De acordo com o médico, o novo documento é resultado de uma revisão da literatura científica, com diferentes níveis de evidência, publicada neste ano na revista da entidade e dividida em duas partes: farmacológica e não farmacológica.
"A parte não farmacológica reforça a necessidade de utilizar instrumentos capazes de medir a intensidade dos sintomas do paciente para avaliar se a intervenção trouxe resultados satisfatórios ou não", explica.
O documento recomenda, por exemplo, o uso de ferramentas como o Revised Fibromyalgia Impact Questionnaire (FIQR) e o Fibromyalgia Survey Questionnaire (FSQ) para avaliar a gravidade da doença e a resposta ao tratamento. Esses instrumentos já são utilizados na prática clínica e estão disponíveis em português.
O principal pilar do tratamento continua sendo a prática de exercícios físicos, especialmente os aeróbicos e de baixo impacto, segundo ele. "Atividades de fortalecimento e alongamento também podem ter valor", completa Martinez.
Outras estratégias apresentadas com bom nível de evidência científica incluem a educação de pacientes e familiares para melhorar a adesão ao tratamento; terapias psicológicas; práticas que associam atividade física e redução do estresse, como tai chi chuan, exergames (jogos que integram atividade física e exercício corporal); além de terapias como acupuntura e neuromodulação - técnica de estimulação transcraniana para controle da dor.
"Acredito que essa última seja uma das principais novidades e que tende a ser cada vez mais incorporada ao tratamento, sem substituir a importância da atividade física", afirma o reumatologista.
Uso de medicamentos
Na parte farmacológica, continuam sendo indicados medicamentos já utilizados no tratamento da fibromialgia, como fluoxetina e pregabalina. Outros remédios, como a amitriptilina, apesar de não terem indicação formal em bula para a doença, contam com respaldo na literatura científica.
As novas diretrizes pontuam ainda que outros antidepressivos, como os inibidores seletivos da recaptação de serotonina (ISRS), não possuem evidências científicas suficientes para recomendação formal. O mesmo vale para os canabinoides, que ainda carecem de estudos robustos para recomendação pela sociedade médica.
"Em termos de medicamentos, não houve uma grande mudança no que já utilizávamos, mas agora a literatura oferece mais respaldo para recomendar determinados tratamentos", interpreta Martinez.
Causas e gatilhos
Estima-se que entre 2,5% e 3% dos brasileiros convivam com fibromialgia, que é reconhecida por lei, desde 2025, como deficiência.
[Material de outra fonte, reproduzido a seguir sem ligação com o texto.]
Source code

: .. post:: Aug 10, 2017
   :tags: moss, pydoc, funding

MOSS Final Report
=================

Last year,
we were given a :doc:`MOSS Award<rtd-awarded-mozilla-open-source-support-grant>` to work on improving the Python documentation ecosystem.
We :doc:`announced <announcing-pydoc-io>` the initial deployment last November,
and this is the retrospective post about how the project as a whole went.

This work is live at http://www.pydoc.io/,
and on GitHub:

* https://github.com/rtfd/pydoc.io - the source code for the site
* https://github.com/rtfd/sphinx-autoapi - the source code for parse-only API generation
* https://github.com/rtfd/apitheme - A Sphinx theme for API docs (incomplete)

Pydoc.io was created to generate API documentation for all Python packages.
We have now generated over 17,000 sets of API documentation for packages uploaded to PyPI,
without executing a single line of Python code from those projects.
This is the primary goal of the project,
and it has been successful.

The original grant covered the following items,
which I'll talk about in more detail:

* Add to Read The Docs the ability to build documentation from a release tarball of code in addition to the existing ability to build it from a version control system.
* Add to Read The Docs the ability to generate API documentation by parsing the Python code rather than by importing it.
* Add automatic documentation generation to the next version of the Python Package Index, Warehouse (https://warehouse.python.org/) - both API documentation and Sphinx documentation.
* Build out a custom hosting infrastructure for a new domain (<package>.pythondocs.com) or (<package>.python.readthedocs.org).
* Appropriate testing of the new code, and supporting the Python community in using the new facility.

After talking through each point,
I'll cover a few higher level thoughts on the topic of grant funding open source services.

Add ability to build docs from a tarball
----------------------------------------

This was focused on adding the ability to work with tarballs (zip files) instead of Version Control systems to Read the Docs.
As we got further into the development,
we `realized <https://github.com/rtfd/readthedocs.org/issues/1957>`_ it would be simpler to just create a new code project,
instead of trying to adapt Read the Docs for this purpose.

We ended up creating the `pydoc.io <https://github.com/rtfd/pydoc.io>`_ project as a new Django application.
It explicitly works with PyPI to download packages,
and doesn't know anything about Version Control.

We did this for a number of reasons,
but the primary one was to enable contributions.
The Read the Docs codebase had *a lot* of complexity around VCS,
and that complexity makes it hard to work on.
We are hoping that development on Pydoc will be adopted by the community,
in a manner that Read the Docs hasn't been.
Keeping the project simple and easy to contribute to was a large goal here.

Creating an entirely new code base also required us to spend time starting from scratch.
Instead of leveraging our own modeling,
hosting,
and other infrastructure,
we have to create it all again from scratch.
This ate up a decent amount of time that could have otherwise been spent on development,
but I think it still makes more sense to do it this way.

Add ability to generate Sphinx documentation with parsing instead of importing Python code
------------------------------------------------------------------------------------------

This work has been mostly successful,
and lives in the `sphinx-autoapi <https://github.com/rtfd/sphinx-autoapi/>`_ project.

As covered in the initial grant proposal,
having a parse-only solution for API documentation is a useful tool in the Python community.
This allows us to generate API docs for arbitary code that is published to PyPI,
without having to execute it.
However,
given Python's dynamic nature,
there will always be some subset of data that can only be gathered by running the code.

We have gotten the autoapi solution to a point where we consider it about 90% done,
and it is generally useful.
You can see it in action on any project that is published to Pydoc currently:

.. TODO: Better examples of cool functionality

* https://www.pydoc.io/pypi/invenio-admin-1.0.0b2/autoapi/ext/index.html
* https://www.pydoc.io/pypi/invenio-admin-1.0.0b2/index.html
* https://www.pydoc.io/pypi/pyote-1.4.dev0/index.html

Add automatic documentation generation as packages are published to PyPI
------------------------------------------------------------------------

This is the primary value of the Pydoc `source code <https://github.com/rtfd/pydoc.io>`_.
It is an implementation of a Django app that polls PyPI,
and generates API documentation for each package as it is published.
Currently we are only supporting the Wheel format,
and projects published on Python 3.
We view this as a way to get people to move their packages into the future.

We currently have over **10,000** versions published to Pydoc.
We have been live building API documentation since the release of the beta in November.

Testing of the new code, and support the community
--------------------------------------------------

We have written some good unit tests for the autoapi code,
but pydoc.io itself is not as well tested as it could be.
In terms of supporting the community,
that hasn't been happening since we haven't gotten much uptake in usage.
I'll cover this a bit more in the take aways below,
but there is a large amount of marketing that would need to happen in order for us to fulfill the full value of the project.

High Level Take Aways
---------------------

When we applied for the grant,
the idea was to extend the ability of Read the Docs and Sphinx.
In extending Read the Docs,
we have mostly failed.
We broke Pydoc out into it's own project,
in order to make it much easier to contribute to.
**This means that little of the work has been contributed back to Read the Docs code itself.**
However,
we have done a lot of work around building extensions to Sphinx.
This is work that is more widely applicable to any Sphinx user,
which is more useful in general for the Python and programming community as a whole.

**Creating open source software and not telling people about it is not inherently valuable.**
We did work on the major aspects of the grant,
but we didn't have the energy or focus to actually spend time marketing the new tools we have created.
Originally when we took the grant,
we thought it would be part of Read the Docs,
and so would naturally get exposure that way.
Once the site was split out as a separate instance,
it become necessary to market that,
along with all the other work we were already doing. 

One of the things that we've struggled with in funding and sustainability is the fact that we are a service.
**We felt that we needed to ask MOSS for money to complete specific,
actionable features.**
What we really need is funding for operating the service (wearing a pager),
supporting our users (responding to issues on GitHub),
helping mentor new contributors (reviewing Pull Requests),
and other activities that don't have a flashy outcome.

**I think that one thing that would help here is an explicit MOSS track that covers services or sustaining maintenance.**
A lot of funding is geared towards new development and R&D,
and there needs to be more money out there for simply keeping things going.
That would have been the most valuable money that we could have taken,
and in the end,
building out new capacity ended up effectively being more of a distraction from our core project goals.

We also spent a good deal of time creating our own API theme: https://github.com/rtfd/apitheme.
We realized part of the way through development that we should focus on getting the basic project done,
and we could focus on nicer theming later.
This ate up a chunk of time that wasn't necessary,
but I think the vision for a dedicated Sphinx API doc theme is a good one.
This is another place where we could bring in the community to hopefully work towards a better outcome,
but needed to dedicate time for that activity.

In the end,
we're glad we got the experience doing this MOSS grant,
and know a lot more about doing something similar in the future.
As causas do problema ainda são um mistério - por conta disso, inclusive, ela é considerada uma síndrome. A compreensão atual é de que haja uma modificação na forma como o sistema nervoso central processa a dor.
Segundo Martinez, há maior prevalência da doença entre mulheres. Embora existam hipóteses envolvendo fatores genéticos e hormonais, ainda não há consenso definitivo na literatura científica sobre isso.
"Não podemos dizer que seja uma doença genética, mas existe uma predisposição. Observamos muitos casos dentro da mesma família. O que pode existir é uma maior sensibilidade à dor, e não necessariamente à doença em si", afirma.
O principal gatilho associado à fibromialgia, segundo ele, é o estresse crônico, que pode modificar a percepção da dor no organismo. "A doença pode surgir em qualquer idade, mas observamos maior prevalência entre os 20 e os 50 anos", completa.
O tratamento considerado padrão-ouro é individualizado e, segundo Martinez, deve ser conduzido por equipes interdisciplinares, envolvendo médicos, fisioterapeutas, psicólogos e nutricionistas. Ele deve ser baseado principalmente em informação, educação sobre a doença e prática regular de exercícios físicos.